Experimenting with WP 2.5. I must say, this is really fun
Well, I had a super busy weekend – everything from training a new customer in how to user her CMS to update her site, to stringing more fencing, to doing my taxes. And a big family event/party occurred in there as well!
Whenever I would get a spare minute I would sneak over to my laptop to work more on playing with WordPress 2.5, the new theme I bought (Revolution Pro Media, which will need a lot of “pretty it up” work, but has wonderful built in functionality), and the Tanbark Acres posts, which I have migrated over to my development platform.

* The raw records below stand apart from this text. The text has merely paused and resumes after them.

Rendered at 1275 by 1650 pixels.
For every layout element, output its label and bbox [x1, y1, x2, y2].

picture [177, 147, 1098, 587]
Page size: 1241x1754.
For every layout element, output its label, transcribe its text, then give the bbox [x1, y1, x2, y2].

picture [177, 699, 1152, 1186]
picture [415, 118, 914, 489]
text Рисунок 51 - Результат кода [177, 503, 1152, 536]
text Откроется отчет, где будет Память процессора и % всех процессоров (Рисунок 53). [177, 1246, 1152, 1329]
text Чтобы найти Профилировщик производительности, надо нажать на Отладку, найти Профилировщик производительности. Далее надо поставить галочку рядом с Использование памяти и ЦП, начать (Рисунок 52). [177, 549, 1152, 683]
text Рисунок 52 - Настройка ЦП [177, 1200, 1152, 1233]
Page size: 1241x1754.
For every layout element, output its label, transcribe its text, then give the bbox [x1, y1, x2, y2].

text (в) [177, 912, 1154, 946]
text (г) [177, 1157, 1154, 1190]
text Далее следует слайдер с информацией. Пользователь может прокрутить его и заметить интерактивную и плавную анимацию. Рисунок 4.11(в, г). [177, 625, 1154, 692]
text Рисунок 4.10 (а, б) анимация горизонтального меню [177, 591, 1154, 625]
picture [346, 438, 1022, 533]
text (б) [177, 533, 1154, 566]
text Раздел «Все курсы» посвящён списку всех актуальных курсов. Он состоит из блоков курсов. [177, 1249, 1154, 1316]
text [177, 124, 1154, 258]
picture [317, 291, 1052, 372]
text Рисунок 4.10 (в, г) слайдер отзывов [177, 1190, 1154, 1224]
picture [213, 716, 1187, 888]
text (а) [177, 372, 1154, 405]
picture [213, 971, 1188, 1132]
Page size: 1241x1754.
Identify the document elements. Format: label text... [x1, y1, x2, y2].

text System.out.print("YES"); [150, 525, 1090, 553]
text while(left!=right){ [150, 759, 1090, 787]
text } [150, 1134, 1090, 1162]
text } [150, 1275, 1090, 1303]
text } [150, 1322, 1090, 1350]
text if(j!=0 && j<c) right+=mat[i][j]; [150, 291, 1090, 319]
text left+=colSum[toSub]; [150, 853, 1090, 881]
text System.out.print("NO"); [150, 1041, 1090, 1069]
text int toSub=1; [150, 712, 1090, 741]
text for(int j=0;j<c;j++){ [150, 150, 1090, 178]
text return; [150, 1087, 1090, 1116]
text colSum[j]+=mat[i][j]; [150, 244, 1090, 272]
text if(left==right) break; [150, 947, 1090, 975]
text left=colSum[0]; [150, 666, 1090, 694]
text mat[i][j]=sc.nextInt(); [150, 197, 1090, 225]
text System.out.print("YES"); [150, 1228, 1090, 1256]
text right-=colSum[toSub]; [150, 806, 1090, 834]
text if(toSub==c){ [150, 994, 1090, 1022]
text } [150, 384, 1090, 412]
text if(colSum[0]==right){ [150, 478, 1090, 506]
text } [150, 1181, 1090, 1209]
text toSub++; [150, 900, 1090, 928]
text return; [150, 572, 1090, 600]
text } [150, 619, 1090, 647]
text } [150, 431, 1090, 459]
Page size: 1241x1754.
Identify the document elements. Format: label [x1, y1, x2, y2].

Anyhow, the magic of these easy to use tools struck me as I thought to myself “I wonder how I can have a gallery of the youtube videos I have created?” Did a google search and found a plugin, installed it, created the page in WP and BOOM there was my gallery. It took all of maybe 5 minutes.
This is powerful stuff and revolutionizes not only blogging, but software development in general. We are truly getting to the point where the secret to good applications will be the business analysis (understanding what the customer wants/needs), graphic design, usability and customer support. The programming will involve knowing where to find the right applets and how to integrate them together seamlessly. It is like building a car… the engine comes from one place, the brakes from another, the seats from another. We, as buyers, do not care. We care about the quality of the overall car, the looks, the price, the ease of use. But we do not care whether or not car manufacturer XYZ built all the parts from scratch in the XYZ factory. In fact, we know that if this were the case, the blooming car would be outrageously expensive and probably not as good a quality. We’d rather have a car that may be assembled from different manufacturer’s components. Of course, it would be nice if the components were best of breed, whether the components be brakes, sound system, transmission or whatever. This is the way to build a great and affordable car.
And such an integration strategy is [finally] becoming the way of software (well, at least web) applications as well.










It’s similar for Java programming, too, and to a certain extent PHP. The only part of this that gives me pause is the IP licensing agreements for some of these libraries; in some cases simply including “free” code from someone else in your own project might obligate you to release all of your own custom code that relies on that code as well.